**Try it:**
Set down the line that has "a matrace. Např." and each line beneath it, through the last line of the entries, exactly and with no others.

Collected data

■ ■ ■ ■ ■ ■ ■

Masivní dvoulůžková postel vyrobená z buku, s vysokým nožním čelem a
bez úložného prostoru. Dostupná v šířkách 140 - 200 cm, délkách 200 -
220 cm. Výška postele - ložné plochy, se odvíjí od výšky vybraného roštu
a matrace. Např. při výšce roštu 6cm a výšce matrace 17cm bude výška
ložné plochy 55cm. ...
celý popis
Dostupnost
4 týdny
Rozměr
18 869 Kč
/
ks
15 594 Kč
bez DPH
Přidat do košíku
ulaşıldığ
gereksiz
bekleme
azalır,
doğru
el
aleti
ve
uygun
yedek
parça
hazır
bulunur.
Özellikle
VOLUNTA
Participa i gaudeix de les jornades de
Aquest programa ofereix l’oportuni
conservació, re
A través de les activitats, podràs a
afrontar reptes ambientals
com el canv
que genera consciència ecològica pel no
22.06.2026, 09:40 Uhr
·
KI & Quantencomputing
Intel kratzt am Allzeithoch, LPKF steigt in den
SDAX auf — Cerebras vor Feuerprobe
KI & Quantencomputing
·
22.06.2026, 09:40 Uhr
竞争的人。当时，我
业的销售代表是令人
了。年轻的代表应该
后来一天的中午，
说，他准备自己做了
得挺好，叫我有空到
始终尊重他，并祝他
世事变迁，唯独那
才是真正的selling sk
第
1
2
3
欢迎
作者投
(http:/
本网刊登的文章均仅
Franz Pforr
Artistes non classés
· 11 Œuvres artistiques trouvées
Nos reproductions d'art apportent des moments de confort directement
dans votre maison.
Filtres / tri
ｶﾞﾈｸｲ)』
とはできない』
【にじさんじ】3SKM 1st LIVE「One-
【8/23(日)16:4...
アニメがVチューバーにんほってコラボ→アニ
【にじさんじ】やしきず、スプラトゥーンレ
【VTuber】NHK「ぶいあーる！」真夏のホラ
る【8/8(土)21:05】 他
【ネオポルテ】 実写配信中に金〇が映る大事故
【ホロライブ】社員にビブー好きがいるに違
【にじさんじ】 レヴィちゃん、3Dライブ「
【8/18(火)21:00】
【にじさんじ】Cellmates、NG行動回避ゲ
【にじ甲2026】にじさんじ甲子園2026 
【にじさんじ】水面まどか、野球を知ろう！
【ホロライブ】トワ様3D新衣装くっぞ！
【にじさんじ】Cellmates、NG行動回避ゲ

■ ■ ■ ■ ■ ■ ■

**Answer space:**
a matrace. Např. při výšce roštu 6cm a výšce matrace 17cm bude výška
ložné plochy 55cm. ...
celý popis
Dostupnost
4 týdny
Rozměr
18 869 Kč
/
ks
15 594 Kč
bez DPH
Přidat do košíku
ulaşıldığ
gereksiz
bekleme
azalır,
doğru
el
aleti
ve
uygun
yedek
parça
hazır
bulunur.
Özellikle
VOLUNTA
Participa i gaudeix de les jornades de
Aquest programa ofereix l’oportuni
conservació, re
A través de les activitats, podràs a
afrontar reptes ambientals
com el canv
que genera consciència ecològica pel no
22.06.2026, 09:40 Uhr
·
KI & Quantencomputing
Intel kratzt am Allzeithoch, LPKF steigt in den
SDAX auf — Cerebras vor Feuerprobe
KI & Quantencomputing
·
22.06.2026, 09:40 Uhr
竞争的人。当时，我
业的销售代表是令人
了。年轻的代表应该
后来一天的中午，
说，他准备自己做了
得挺好，叫我有空到
始终尊重他，并祝他
世事变迁，唯独那
才是真正的selling sk
第
1
2
3
欢迎
作者投
(http:/
本网刊登的文章均仅
Franz Pforr
Artistes non classés
· 11 Œuvres artistiques trouvées
Nos reproductions d'art apportent des moments de confort directement
dans votre maison.
Filtres / tri
ｶﾞﾈｸｲ)』
とはできない』
【にじさんじ】3SKM 1st LIVE「One-
【8/23(日)16:4...
アニメがVチューバーにんほってコラボ→アニ
【にじさんじ】やしきず、スプラトゥーンレ
【VTuber】NHK「ぶいあーる！」真夏のホラ
る【8/8(土)21:05】 他
【ネオポルテ】 実写配信中に金〇が映る大事故
【ホロライブ】社員にビブー好きがいるに違
【にじさんじ】 レヴィちゃん、3Dライブ「
【8/18(火)21:00】
【にじさんじ】Cellmates、NG行動回避ゲ
【にじ甲2026】にじさんじ甲子園2026 
【にじさんじ】水面まどか、野球を知ろう！
【ホロライブ】トワ様3D新衣装くっぞ！
【にじさんじ】Cellmates、NG行動回避ゲ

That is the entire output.